Personal information
- Full name: Graeme Thomas John
- Date of birth: 15 March 1943
- Date of death: 27 June 2023 (aged 80)
- Original team(s): East Perth
- Height: 188 cm (6 ft 2 in)
- Weight: 85 kg (187 lb)

Playing career^{1}
- Years: Club / Games (Goals)
- 1959–63: East Perth / 67 (47)
- 1964–69: South Melbourne / 77 (97)

Coaching career
- Years: Club / Games (W–L–D)
- 1973–75: South Melbourne / 66 (15–50–1)
- ^{1} Playing statistics correct to the end of 1975.

= Graeme John =

Australian rules footballer (1943–2023)

Graeme Thomas John (15 March 1943 – 27 June 2023) was an Australian businessman and rules footballer who was the managing director of Australia Post from 1993 to 2009. From 1990 he was Australia Post's Chief Manager of National Operations.
John was awarded the Officer of the Order of Australia (AO) in 2003, for service to business and to the community. He was also a recipient of the Centennial Medal and the Australian Sports Medal. He was a fellow of the Chartered Institute of Logistics and Transport and a member of the Australian Institute of Company Directors. He served as a board member of Aurizon, Racing Victoria and Seven West Media.

John was a chairman of the board of the Kahala Posts Group, board member of the International Post Corporation (Netherlands), and vice-chairman of Sai Cheng Logistics International (China), a joint venture with China Post.
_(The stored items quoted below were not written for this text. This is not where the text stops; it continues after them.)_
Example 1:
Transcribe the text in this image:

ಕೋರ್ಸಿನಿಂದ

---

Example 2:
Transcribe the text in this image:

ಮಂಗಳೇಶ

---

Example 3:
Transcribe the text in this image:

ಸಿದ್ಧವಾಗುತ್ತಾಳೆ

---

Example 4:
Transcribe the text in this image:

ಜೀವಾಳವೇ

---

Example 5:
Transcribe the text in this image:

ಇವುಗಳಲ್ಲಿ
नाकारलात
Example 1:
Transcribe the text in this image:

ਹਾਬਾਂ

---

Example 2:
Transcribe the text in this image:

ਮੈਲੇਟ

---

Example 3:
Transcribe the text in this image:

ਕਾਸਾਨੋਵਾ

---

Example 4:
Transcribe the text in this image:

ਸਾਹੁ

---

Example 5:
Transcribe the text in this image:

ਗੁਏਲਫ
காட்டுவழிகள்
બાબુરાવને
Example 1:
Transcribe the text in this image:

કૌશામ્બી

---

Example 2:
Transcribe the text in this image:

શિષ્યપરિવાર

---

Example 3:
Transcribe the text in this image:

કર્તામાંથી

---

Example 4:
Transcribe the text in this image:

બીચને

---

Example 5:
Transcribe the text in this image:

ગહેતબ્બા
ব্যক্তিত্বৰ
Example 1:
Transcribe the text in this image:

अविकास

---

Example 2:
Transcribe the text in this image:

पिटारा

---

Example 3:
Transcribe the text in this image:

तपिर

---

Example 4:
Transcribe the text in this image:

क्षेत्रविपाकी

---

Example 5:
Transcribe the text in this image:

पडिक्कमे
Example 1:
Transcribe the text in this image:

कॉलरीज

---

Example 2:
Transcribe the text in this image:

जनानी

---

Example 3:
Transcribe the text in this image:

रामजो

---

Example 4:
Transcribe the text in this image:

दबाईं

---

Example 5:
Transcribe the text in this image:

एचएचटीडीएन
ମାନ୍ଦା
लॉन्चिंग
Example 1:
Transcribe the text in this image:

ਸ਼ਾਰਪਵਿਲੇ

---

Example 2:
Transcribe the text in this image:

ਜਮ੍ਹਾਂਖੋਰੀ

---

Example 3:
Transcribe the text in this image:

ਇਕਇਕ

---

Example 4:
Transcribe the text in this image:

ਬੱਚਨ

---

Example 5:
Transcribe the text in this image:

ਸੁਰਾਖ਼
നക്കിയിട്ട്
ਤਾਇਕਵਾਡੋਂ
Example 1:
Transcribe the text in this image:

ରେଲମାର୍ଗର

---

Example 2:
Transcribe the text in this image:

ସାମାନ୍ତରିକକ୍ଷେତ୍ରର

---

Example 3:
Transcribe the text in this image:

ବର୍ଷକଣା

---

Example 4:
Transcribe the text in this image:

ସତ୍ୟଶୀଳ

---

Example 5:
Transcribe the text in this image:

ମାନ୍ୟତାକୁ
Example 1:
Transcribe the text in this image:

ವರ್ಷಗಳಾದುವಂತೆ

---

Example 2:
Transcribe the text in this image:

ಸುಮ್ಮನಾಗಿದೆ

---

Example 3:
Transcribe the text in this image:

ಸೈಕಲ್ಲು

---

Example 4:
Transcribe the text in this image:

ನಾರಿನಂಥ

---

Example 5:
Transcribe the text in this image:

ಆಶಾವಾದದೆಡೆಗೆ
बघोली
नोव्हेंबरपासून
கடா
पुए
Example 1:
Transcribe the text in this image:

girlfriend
John played for, and later coached, the South Melbourne Football Club in the Victorian Football League. He played at centre-half-forward for both the Western Australian and Victorian state teams and gained selection in the All-Australian team in 1966. He was nominated for the Swans "Team of The Century". Off the field John also served as president of the South Melbourne Football Club and served as an Australian Football League commissioner until 2011.

Graeme John had three children; Rebecca, Andrea, and Gareth, a ruckman who played for the Sydney Swans. He died on 27 June 2023, at the age of 80.